Berlin has indicated this might be a breach of competition law and undermine official government policy of "net neutrality", by which telecoms companies do not distinguish between online traffic, even for data-heavy services like YouTube.

In a letter to Telekom chief executive Rene Obermann, federal finance minister Philip Rösler urged the company to examine its plans closely, "in particular the different treatment of (Telekom) and other services under the aspect of net neutrality".

"The company is clearly flying a kite, but the benefits for consumers are not apparent," said federal consumer affairs minister Ilse Aigner to Spiegel Online.

“Telekom has to be careful not to overshoot its target. To limit flat rates is not consumer-friendly.”

Telekom defended the move yesterday, saying that the average German household had a data usage of 15-20 GB monthly and would not be affected by the change.

As well as the basic 75GB package, the company plans to offer three other packages up to 400 GB monthly.

With a growing use of film streaming and download services, German internet analysts forecast data traffic will quadruple by 2016, by which time Telekom plans to have the new limits in place.

The former state monopoly remains a major player in the German telecoms sector, with 45 per cent of the internet market.

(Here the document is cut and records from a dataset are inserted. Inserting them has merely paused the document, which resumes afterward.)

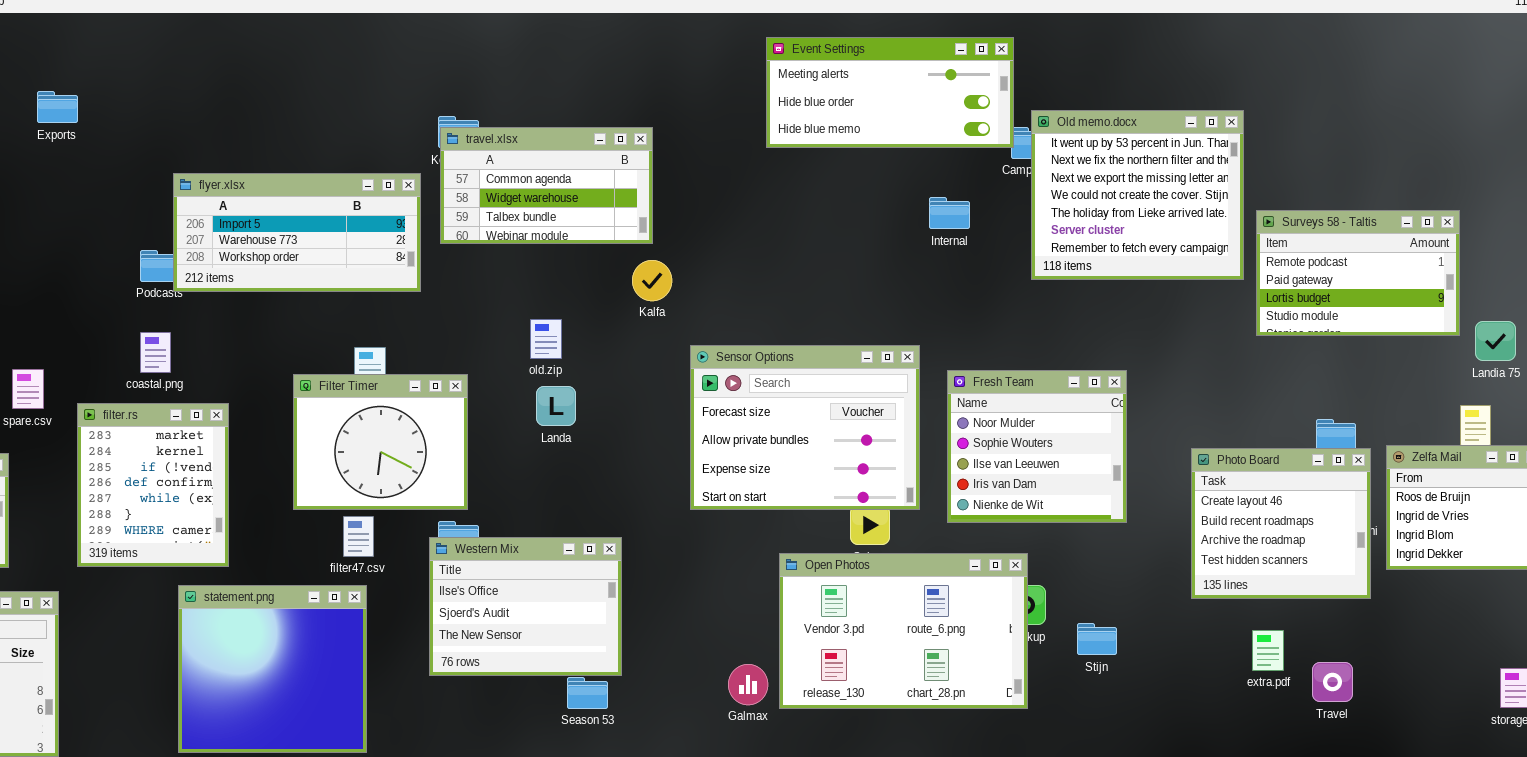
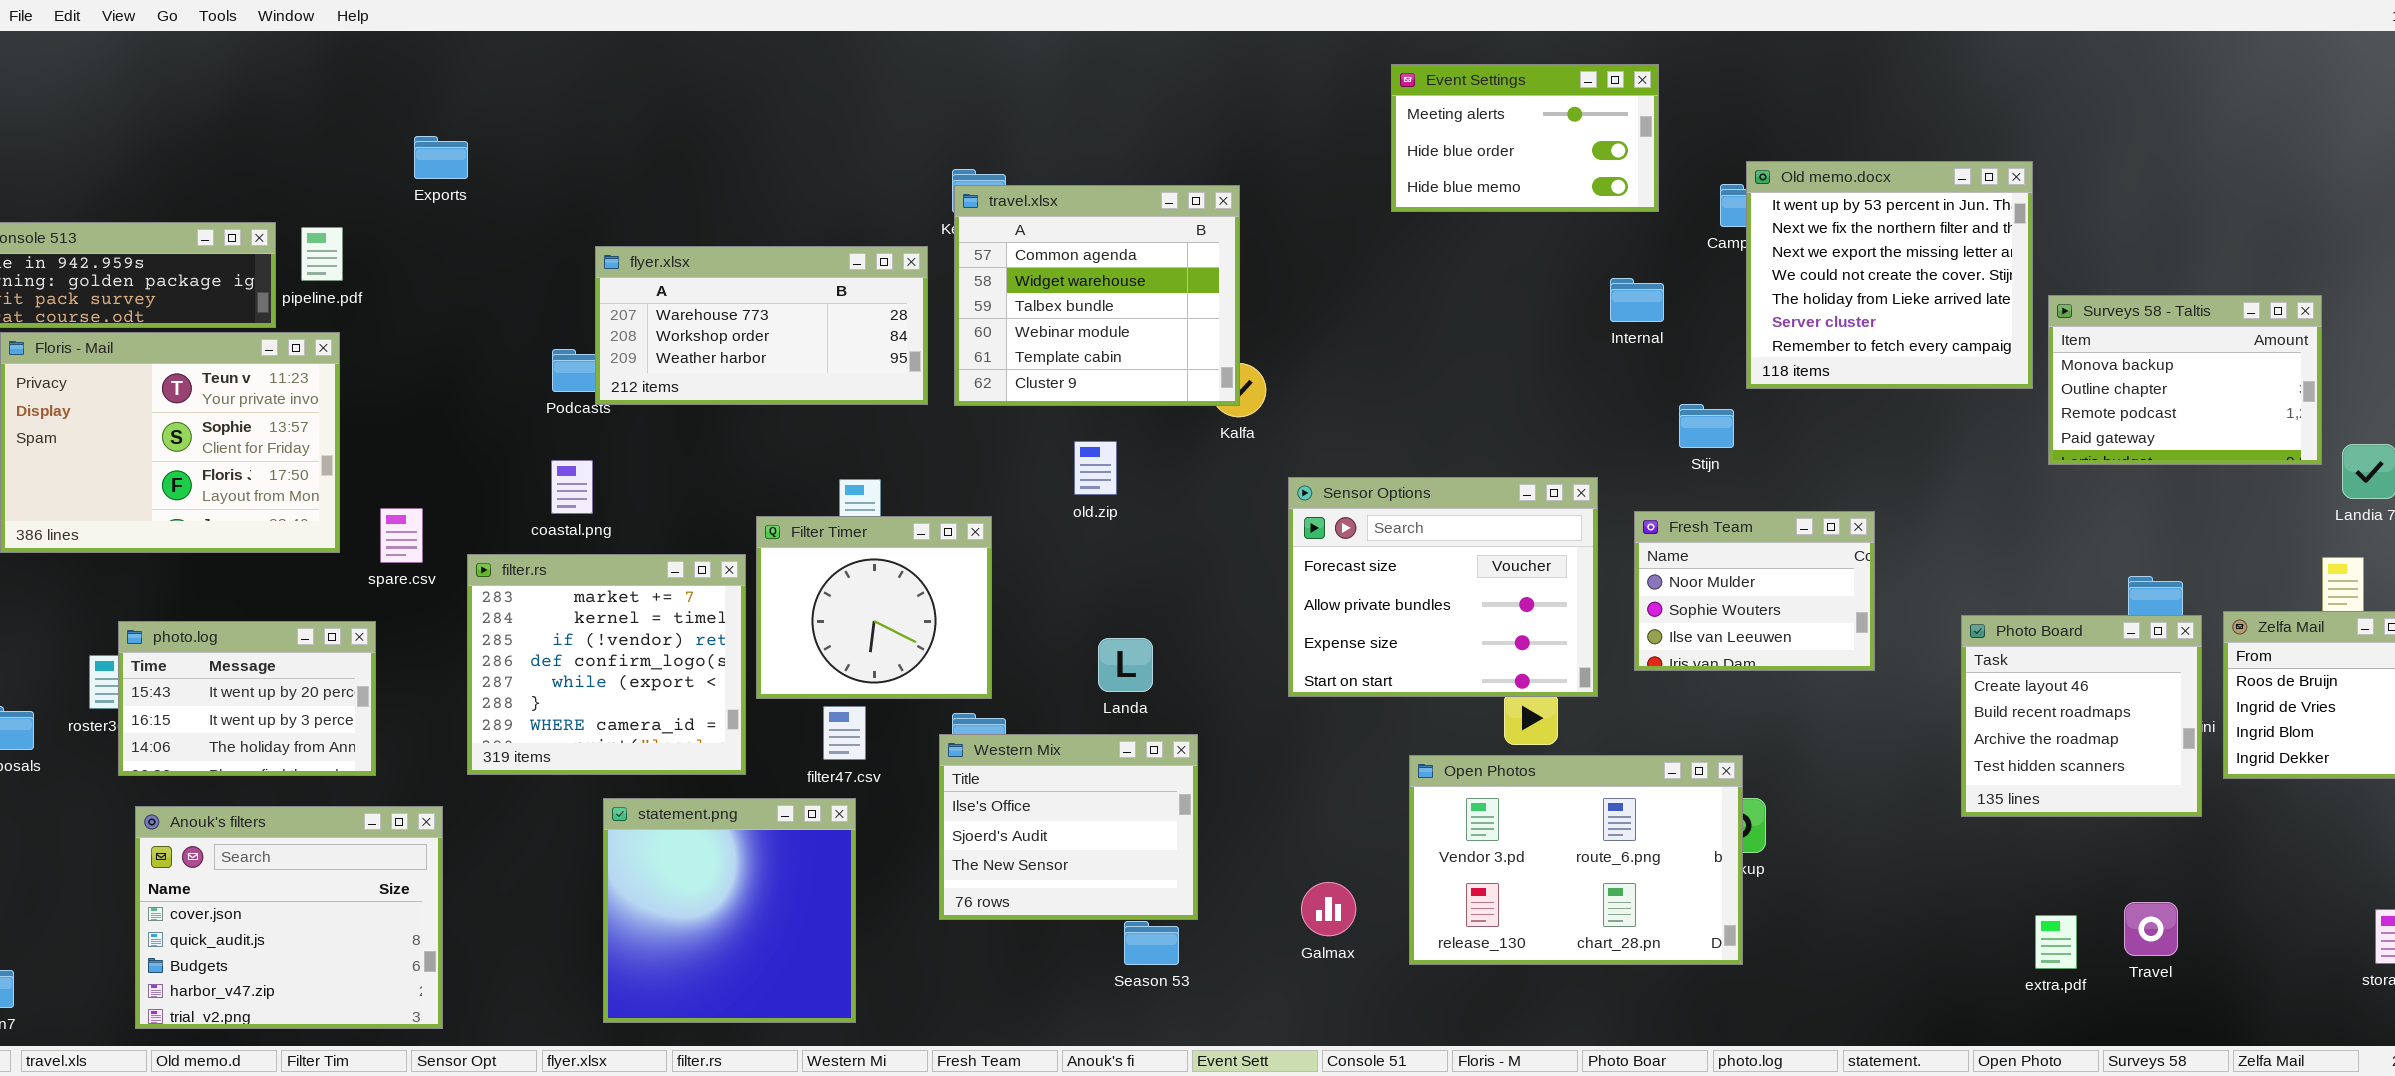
Event Settings: [766,37,1014,148] -> [1391,64,1659,212], resized
travel.xlsx: [440,127,653,244] -> [954,185,1240,406], resized
flyer.xlsx: [173,173,421,292] -> [595,246,928,405], scrolled down 1 row
Surveys 58 - Taltis: [1256,210,1460,336] -> [2048,295,2322,465], scrolled up 2 rows
Fresh Team: [947,370,1127,523] -> [1634,511,1875,671], resized
Landa: [536,386,576,426] -> [1098,638,1153,692], moved
filter.rs: [77,403,229,567] -> [467,554,746,775], resized
Stijn: [1077,623,1117,655] -> [1679,404,1734,448], moved
extra.pdf: [1252,630,1284,671] -> [2035,915,2077,969], moved
Galmax: [728,664,768,705] -> [1301,882,1356,936], moved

Several internet service provider competitors were quick to promise consumers they would not follow Telekom’s move while others remained conspicuously silent.

The plan triggered an online storm yesterday.

"Telekom wants to charge customers as extra service for what they already had included in their tariff and cut out competitors," said Markus Bekedahk, of the Digitale Gesellschaft web watchdog, to the Tageszeitung daily.